**PAGE EXTRACT:**
- Opening Delimiter -

The concept of the family among the Nephites was likely multi-generational.4 For instance, when the people gathered at the temple to hear King Benjamin’s speech, “they pitched their tents round about, every man according to his family, consisting of his wife, and his sons, and his daughters, and their sons, and their daughters, from the eldest down to the youngest, every family being separate one from another” (Mosiah 2:5, emphasis added).

Image of King Benjamin's Speech by Walter Rane

Image of King Benjamin's Speech by Walter Rane

Recognizing that the Nephites had an expansive scope of family relationships is key to understanding the meaning and purpose of the Book of Mormon. Its prophetic authors sought to generationally bind their people together by inviting them to enter into a sacred, familial covenant with Jesus Christ.5 Its title page declares it was written to “show unto the remnant of the house of Israel what great things the Lord hath done for their fathers; and that they may know the covenants of the Lord, that they are not cast off forever” (Title Page). King Benjamin taught that through these sacred covenants his people could all become the “children of Christ, his sons, and his daughters” (Mosiah 5:7).

As families come unto Christ, they will become “spiritually begotten” of Him and “changed through faith on his name” (Mosiah 5:7). Book of Mormon prophets taught that in this relationship, each family member has a sacred and divinely appointed responsibility.

- Closing Delimiter -

**DATASET CONTENT:**
- Opening Delimiter -

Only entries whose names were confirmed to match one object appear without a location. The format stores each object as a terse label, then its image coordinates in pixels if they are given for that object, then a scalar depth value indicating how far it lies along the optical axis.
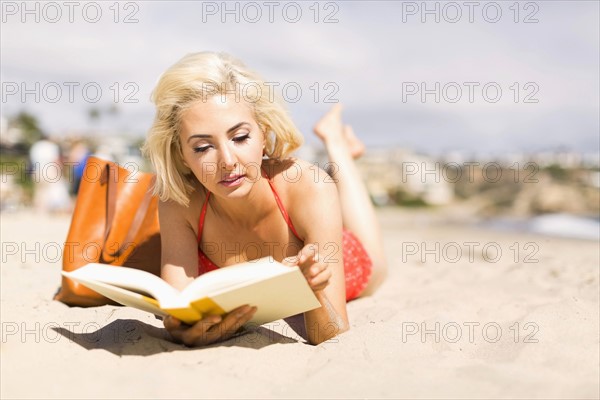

- Closing Delimiter -

**PROBLEM TO WORK ON:** Reproduce word for word the part of the passage on Nephite families starting at "As families come" and ending at "divinely appointed responsibility.".

**EXERCISE RESULT:**
As families come unto Christ, they will become “spiritually begotten” of Him and “changed through faith on his name” (Mosiah 5:7). Book of Mormon prophets taught that in this relationship, each family member has a sacred and divinely appointed responsibility.